A manchete principal do Estadão tem duas imprecisões. A primeira refere-se ao “recorde”. Achei estranho, dado que já enfrentamos períodos muito piores de inadimplência. Somente no miolo da reportagem ficamos sabendo de que se trata de uma seria do Serasa que teve início em 2016. Do jeito que está, parece que o recorde é desde Cabral.
A segunda imprecisão é mais sutil. A inadimplência não “trava o crescimento”. A inadimplência sinaliza que aquele crescimento que achávamos que existia, na verdade nunca existiu de verdade, era apenas uma ilusão de ótica. Explico.
No final de todo o qualquer processo produtivo, seja de bens, seja de serviços, estão as pessoas físicas com sua renda para comprar esses produtos e serviços. O PIB nada mais é do que a soma de todos os lucros (valores agregados) nesse processo, até chegar no cliente final, pessoa física, que vai comprar aquele produto ou serviço, produzindo o lucro final dessa cadeia para o comerciante ou prestador de serviço.
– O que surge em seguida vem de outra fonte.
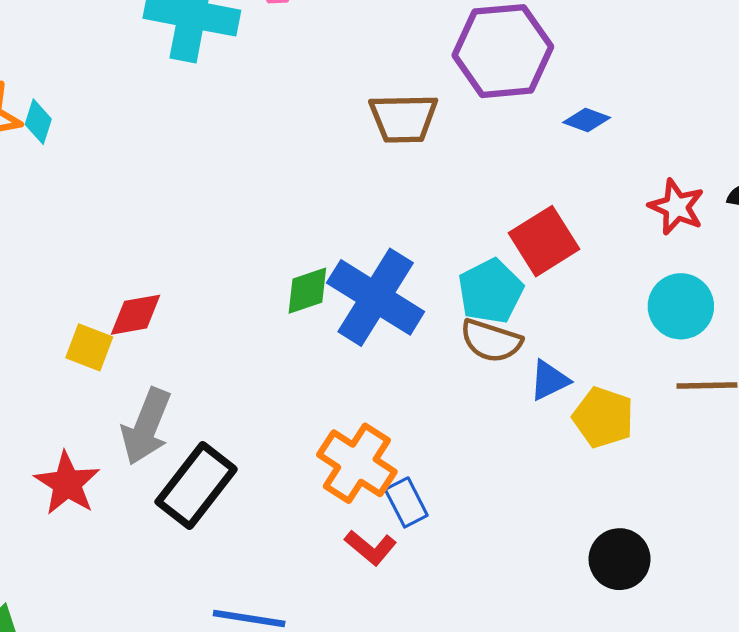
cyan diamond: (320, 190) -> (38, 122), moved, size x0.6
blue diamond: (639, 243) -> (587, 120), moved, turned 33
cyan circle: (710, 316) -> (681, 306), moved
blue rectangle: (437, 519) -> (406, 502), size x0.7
A pessoa física não vai empregar aquele produto ou serviço para ela mesma produzir lucro, ela vai simplesmente consumir, sendo o último ela da cadeia de geração do PIB.
Digamos, então, que a D. Maria vai comprar um liquidificador de R$ 100 na Magalu. Ela será o elo final de uma longa cadeia de agregação de valor, cada elo contribuindo com o PIB, sendo que os R$ 100 são a soma de todos os lucros ao longo da cadeia de produção do liquidificador.
No entanto, ao invés de comprar à vista, D. Maria entra no “carnezinho gostoso” da D. Luiza. O que aconteceu aqui? Na verdade, quem “comprou” o liquidificador foi a financeira por trás do carnezinho gostoso, não a D. Maria. A financeira é mais um elo da corrente que vai lucrar em cima do consumo da D. Maria. Enquanto o carnezinho gostoso não for quitado, aquele PIB, de fato, não existe. O PIB só existe de verdade quando a D. Maria e o seu José compram produtos e serviços com o seu bom e honesto dinheiro.
Quando e se o tal do Desenrola sair, digamos que a dívida da D. Maria seja comprada por R$ 20 por alguma empresa. Esse desconto é o reconhecimento de que o liquidificador não valia R$ 100, mas apenas R$ 20. Essa diferença de R$ 80 nunca existiu, e havia sido somado ao PIB inadequadamente. A financeira vai reconhecer esse prejuízo em seu balanço, e isso vai subtrair do PIB.
Portanto, não é que a inadimplência esteja “travando o crescimento”. A inadimplência é apenas o sinal de que o crescimento que achávamos que existia era pura ilusão, só existia porque a D. Maria podia comprar o liquidificador sem ter renda suficiente. Ao limpar o nome da D. Maria, o Desenrola vai reconhecer o PIB que não existia no passado e, ao mesmo tempo, vai abrir espaço para novos financiamentos, produzindo novamente um PIB fictício, que será objeto de outro Desenrola no futuro.
Crescimento econômico é uma máquina que se move com segurança jurídica, capacitação da mão de obra e barreiras baixas à integração com economias mais desenvolvidas. O crédito serve apenas como uma graxa dessa engrenagem. Não adianta querer usar a graxa como combustível. O máximo que se vai conseguir é emperrar ainda mais a máquina.